At 40 years old, I’ve never experienced an orgasm during sex, despite having three partners and a 12-year marriage. For a long time, I thought it would happen eventually—like some kind of sexual magic. I first dated Alex, but there was no climax, then I moved on to Jamie, and still nothing. When I married Chris, I thought for sure he would unlock that elusive experience for me. Nope.
It dawned on me that I was waiting for my partners to figure out how to bring me to orgasm. I bore the burden of my own pleasure, expecting them to do all the work. I even started to wonder if there are men out there who can make any woman climax, regardless of whether she knows how to ask for it.
My First Experience with Alex
My first boyfriend, Alex, made a valiant effort. I was only 19 and he was older and experienced, which made him frustrated that I wasn’t reaching that peak. I remember watching the film Don Juan DeMarco, where Johnny Depp plays a charming lover. Afterward, Alex said, “He makes it look so easy.” We tried hard that night, but no success.
I genuinely enjoy sex, but I just can’t seem to cross that finish line. I can get close—really close—but never quite there. On my own, however, I can reach orgasm in about a minute. Could it be that I’m so good at self-pleasure that I’ve missed learning how to achieve it during intercourse?
Challenges with Jamie
With my second boyfriend, Jamie, things were different. There was a lot of discomfort around the subject, and I sensed he was disappointed that I wasn’t receiving the same satisfaction from our sexual relationship. One day, feeling the pressure, I faked an orgasm. I was a terrible actress, and we broke up shortly after because I couldn’t face doing that again.
My Marriage with Chris
Then came my husband, Chris. We’ve always had fun in the bedroom, and I’ve been more open with him than anyone else. While we’ve explored various avenues of intimacy, I still haven’t managed to climax during penetration. We’ve tried to tackle the issue, but I told him that the pressure it brought only hindered our enjoyment. So, we devised a plan where he assists me during masturbation, which has brought us closer, but still no orgasm during sex.

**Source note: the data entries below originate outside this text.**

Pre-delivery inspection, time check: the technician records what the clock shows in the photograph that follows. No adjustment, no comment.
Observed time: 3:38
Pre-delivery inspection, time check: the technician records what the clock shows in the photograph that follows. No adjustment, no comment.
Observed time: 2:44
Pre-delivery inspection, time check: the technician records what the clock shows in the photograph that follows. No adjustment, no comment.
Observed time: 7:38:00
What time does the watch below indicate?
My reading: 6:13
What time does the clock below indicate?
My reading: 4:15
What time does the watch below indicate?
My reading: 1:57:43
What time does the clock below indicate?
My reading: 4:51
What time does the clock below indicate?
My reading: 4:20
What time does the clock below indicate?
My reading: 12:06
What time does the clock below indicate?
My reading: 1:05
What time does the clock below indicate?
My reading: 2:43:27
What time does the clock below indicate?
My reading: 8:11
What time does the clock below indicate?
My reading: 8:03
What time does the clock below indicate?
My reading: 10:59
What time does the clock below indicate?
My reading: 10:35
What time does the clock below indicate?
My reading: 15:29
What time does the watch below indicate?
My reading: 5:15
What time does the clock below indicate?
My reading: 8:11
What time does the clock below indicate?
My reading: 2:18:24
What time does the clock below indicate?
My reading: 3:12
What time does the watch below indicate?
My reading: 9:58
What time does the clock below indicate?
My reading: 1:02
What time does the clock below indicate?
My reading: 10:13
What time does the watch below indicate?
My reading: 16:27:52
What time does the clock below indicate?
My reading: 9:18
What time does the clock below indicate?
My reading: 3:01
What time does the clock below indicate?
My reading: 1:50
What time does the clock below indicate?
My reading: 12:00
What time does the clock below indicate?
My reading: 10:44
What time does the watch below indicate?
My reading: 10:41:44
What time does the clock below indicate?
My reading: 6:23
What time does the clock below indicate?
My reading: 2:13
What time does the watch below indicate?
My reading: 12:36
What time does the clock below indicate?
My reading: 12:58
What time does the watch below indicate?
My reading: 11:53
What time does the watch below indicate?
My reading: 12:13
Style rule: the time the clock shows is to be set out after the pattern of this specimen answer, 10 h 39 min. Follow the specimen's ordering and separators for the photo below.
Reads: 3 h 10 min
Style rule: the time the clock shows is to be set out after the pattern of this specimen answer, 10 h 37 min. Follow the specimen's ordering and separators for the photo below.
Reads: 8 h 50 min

Taking Charge of My Pleasure
Here I am at 40, feeling like a failure in the bedroom, especially as a feminist. I believe my pleasure is just as vital as his, and I’ve started to wonder why it took me so long to advocate for my own orgasm. This year, I’ve made it my mission to finally experience it, and Chris is all in with me. I’m diving into research—don’t laugh!—and we’re just in need of time to practice.
It’s already February, and we’re still trying to carve out that time, but I’m determined. Regardless of how long we’ve been together, I am committed to mastering my orgasm. I deserve to climax during sex just as much as he does, and it’s my responsibility to make it happen. Clearly, it’s time for me to take charge.
Resources for Further Learning
For those interested in learning more about infertility resources or home insemination, this guide is an excellent resource. If you’re considering at-home insemination, you can find valuable information at this link. Also, for privacy considerations, check out our privacy policy.
Conclusion
In summary, at 40, I face the challenge of achieving orgasm during sex, despite a history with three partners and a long marriage. I’ve realized the importance of advocating for my own pleasure and am determined to master this aspect of intimacy in the coming year.